O Grupo De Cairns E A Defesa Da Liberalização Do Comércio Agrícola Mundial

            O setor agrícola foi sistematicamente excluído das regras do General Agreement on Tariffs and Trade (GATT)1, através de derrogações ou exceções às obrigações, defendidas principalmente pelos Estados Unidos da América (EUA) e pela Comunidade Européia (CE). Cabe ressaltar que os temas relacionados ao setor entraram na pauta de negociações do GATT apenas a partir de 1963, durante a Rodada Kennedy, e que as recessões econômicas dos anos 1970s e 80s2 contribuíram para a manutenção das dificuldades para a regulação do comércio internacional desse segmento de produtos.
            O Grupo de Cairns foi criado em 19863, por iniciativa dos governos de Argentina, Austrália, Brasil, Canadá, Chile Colômbia, Filipinas, Hungria, Indonésia, Malásia, Nova Zelândia, Tailândia e Uruguai, países exportadores de produtos agrícolas, como resposta ao quadro de protecionismo prevalecente e com o objetivo principal de promover um sistema global de livre mercado agrícola.
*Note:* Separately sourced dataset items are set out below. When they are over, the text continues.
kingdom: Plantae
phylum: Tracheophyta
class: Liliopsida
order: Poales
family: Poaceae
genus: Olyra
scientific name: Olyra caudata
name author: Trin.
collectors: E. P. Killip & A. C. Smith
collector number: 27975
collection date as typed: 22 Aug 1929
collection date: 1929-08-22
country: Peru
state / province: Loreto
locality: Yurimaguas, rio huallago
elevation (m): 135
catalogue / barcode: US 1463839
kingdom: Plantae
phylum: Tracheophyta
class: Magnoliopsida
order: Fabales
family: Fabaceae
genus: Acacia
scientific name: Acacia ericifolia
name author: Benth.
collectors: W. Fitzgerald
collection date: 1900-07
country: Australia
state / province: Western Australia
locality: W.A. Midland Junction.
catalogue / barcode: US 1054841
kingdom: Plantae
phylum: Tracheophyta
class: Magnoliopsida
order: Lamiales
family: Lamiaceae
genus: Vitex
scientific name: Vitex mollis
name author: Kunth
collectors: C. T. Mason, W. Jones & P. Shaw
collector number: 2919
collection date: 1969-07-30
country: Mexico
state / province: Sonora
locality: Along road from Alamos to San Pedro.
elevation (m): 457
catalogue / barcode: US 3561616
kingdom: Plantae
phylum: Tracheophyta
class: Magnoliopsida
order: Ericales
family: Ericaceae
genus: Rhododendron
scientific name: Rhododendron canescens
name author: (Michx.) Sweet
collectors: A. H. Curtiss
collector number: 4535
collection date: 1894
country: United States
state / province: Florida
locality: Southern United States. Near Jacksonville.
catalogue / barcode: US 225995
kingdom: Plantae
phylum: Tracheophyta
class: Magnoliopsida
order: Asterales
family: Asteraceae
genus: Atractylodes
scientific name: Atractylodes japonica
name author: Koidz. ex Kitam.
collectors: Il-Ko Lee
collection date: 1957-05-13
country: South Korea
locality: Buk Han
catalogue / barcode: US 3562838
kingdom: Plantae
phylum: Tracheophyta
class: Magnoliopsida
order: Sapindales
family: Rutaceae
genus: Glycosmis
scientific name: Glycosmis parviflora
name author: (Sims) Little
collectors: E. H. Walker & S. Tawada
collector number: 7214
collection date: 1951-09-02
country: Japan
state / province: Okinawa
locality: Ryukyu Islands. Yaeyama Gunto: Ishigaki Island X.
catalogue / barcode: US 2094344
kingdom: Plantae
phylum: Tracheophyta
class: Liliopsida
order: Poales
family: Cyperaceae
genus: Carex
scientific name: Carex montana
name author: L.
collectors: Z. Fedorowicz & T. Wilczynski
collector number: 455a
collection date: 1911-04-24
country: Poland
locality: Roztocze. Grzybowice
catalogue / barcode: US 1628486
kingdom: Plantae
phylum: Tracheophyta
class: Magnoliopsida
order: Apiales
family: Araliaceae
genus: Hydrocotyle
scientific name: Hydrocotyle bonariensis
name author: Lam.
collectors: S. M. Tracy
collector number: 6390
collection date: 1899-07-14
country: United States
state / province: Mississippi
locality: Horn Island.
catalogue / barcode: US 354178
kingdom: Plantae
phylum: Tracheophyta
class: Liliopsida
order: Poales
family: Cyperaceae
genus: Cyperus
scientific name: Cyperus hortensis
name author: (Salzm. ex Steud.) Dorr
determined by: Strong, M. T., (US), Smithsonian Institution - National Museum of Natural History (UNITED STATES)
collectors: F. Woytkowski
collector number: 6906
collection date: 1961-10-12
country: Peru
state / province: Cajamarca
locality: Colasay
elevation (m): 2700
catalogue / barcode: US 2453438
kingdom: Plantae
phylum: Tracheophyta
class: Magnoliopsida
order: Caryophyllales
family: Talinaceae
Paraguai e África do Sul passaram a integrar o Grupo em 1997 e 1998, respectivamente.
            Desde a sua criação, conforme consta na Declaração da primeira reunião ministerial realizada na Austrália, expressou-se a firme defesa de um programa de liberalização de mercado, que deveria incluir a redução substancial do emprego de subsídios agrícolas internos e externos, a remoção de barreiras que dificultavam o acesso aos mercados e a eliminação, dentro de um período acordado, dos subsídios que afetavam o mercado agrícola internacional.
            Já em sua segunda reunião ministerial, realizada no Canadá em maio de 1987, os ministros expressaram os notáveis ganhos obtidos na Reunião Ministerial do GATT em Punta del Este em setembro de 1986, resultantes do papel crucial desempenhado pelo Grupo para colocar pela primeira vez a agricultura no centro da fase de negociações multilaterais então em curso.
            Além disso, reafirmaram que, para o êxito das negociações que se desenvolveriam em Genebra em 1988, seria necessário perseguir os seguintes objetivos básicos: a) inclusão de todas as medidas que afetassem negativamente o comércio agrícola; b) rápida e substancial redução nos níveis de apoio para a agricultura que distorcem o mercado internacional; c) estabelecimento de novas regras ou disciplinas no GATT para assegurar a liberalização do comércio agrícola; d) acordo sobre medidas específicas para reduzir as barreiras de acesso; e) redução de subsídios e todas as outras medidas que têm efeitos negativos sobre o comércio agrícola mundial; f) tratamento diferenciado e mais favorável aos países em desenvolvimento.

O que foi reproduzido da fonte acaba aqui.